I am trying to remove every occurrence of a particular number from a list. The code does not remove the number when its twice in a row. i expect it to remove every occurrence of 1. I have no idea why this is happening, maybe i am making a silly mistake.
def rem_num(numbers: list[int], x: int) -> list[int]:
print(list(enumerate(numbers)))
for i,num in enumerate(numbers):
if num == x:
numbers.pop(i)
return numbers
print(rem_num([1,2,3,4,1,1,2,3,4,5,1,1,5],1))
Output:
[(0, 1), (1, 2), (2, 3), (3, 4), (4, 1), (5, 1), (6, 2), (7, 3), (8, 4), (9, 5), (10, 1), (11, 1), (12, 5)]
[2, 3, 4, 1, 2, 3, 4, 5, 1, 5]
>Solution :
The problem is that you remove elements from the list while iterating through it.
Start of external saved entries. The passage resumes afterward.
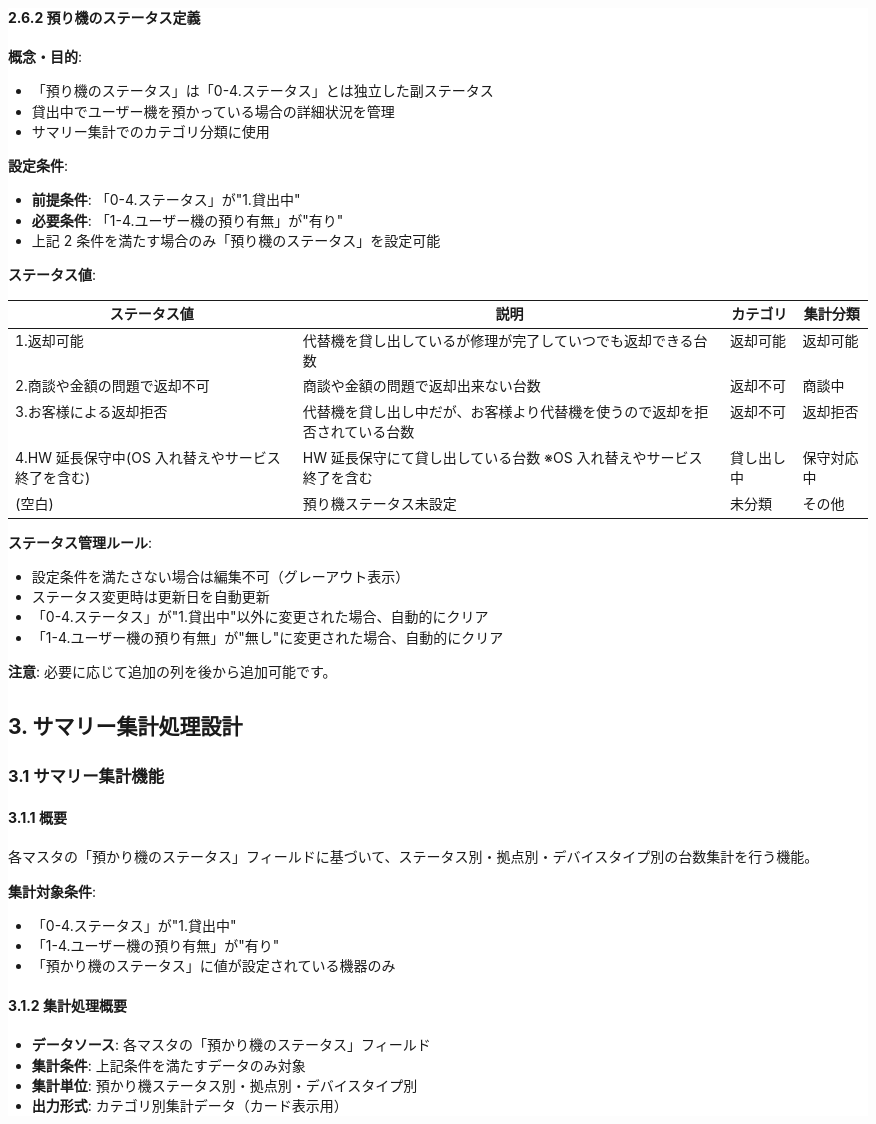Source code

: #### 2.6.2 預り機のステータス定義

**概念・目的**:

- 「預り機のステータス」は「0-4.ステータス」とは独立した副ステータス
- 貸出中でユーザー機を預かっている場合の詳細状況を管理
- サマリー集計でのカテゴリ分類に使用

**設定条件**:

- **前提条件**: 「0-4.ステータス」が"1.貸出中"
- **必要条件**: 「1-4.ユーザー機の預り有無」が"有り"
- 上記 2 条件を満たす場合のみ「預り機のステータス」を設定可能

**ステータス値**:

| ステータス値                                     | 説明                                                                       | カテゴリ   | 集計分類   |
| ------------------------------------------------ | -------------------------------------------------------------------------- | ---------- | ---------- |
| 1.返却可能                                       | 代替機を貸し出しているが修理が完了していつでも返却できる台数               | 返却可能   | 返却可能   |
| 2.商談や金額の問題で返却不可                     | 商談や金額の問題で返却出来ない台数                                         | 返却不可   | 商談中     |
| 3.お客様による返却拒否                           | 代替機を貸し出し中だが、お客様より代替機を使うので返却を拒否されている台数 | 返却不可   | 返却拒否   |
| 4.HW 延長保守中(OS 入れ替えやサービス終了を含む) | HW 延長保守にて貸し出している台数 ※OS 入れ替えやサービス終了を含む         | 貸し出し中 | 保守対応中 |
| (空白)                                           | 預り機ステータス未設定                                                     | 未分類     | その他     |

**ステータス管理ルール**:

- 設定条件を満たさない場合は編集不可（グレーアウト表示）
- ステータス変更時は更新日を自動更新
- 「0-4.ステータス」が"1.貸出中"以外に変更された場合、自動的にクリア
- 「1-4.ユーザー機の預り有無」が"無し"に変更された場合、自動的にクリア

**注意**: 必要に応じて追加の列を後から追加可能です。

## 3. サマリー集計処理設計

### 3.1 サマリー集計機能

#### 3.1.1 概要

各マスタの「預かり機のステータス」フィールドに基づいて、ステータス別・拠点別・デバイスタイプ別の台数集計を行う機能。

**集計対象条件**:

- 「0-4.ステータス」が"1.貸出中"
- 「1-4.ユーザー機の預り有無」が"有り"
- 「預かり機のステータス」に値が設定されている機器のみ

#### 3.1.2 集計処理概要

- **データソース**: 各マスタの「預かり機のステータス」フィールド
- **集計条件**: 上記条件を満たすデータのみ対象
- **集計単位**: 預かり機ステータス別・拠点別・デバイスタイプ別
- **出力形式**: カテゴリ別集計データ（カード表示用）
Your counter does increment one by one, but then you skip elements as your list shortens.
def rem_num(numbers: list[int], x: int) -> list[int]:
print(list(enumerate(numbers)))
for i,num in enumerate(numbers):
if num == x:
numbers.pop(i)
print(i, len(numbers))
return numbers
print(rem_num([1,2,3,4,1,1,2,3,4,5,1,1,5],1))
See the output:
[(0, 1), (1, 2), (2, 3), (3, 4), (4, 1), (5, 1), (6, 2), (7, 3), (8, 4), (9, 5), (10, 1), (11, 1), (12, 5)]
0 12
1 12
2 12
3 11
4 11
5 11
6 11
7 11
8 10
9 10
[2, 3, 4, 1, 2, 3, 4, 5, 1, 5]
For instance, when you have your input list [2,3,4,1,1,2,3,4,5,1,1,5] and the index is, let say, 3, then you’ll remove the first 1 in the list. So the counter i will increment to 4, but the the second 1 will then remain at index 3 so you won’t remove that one.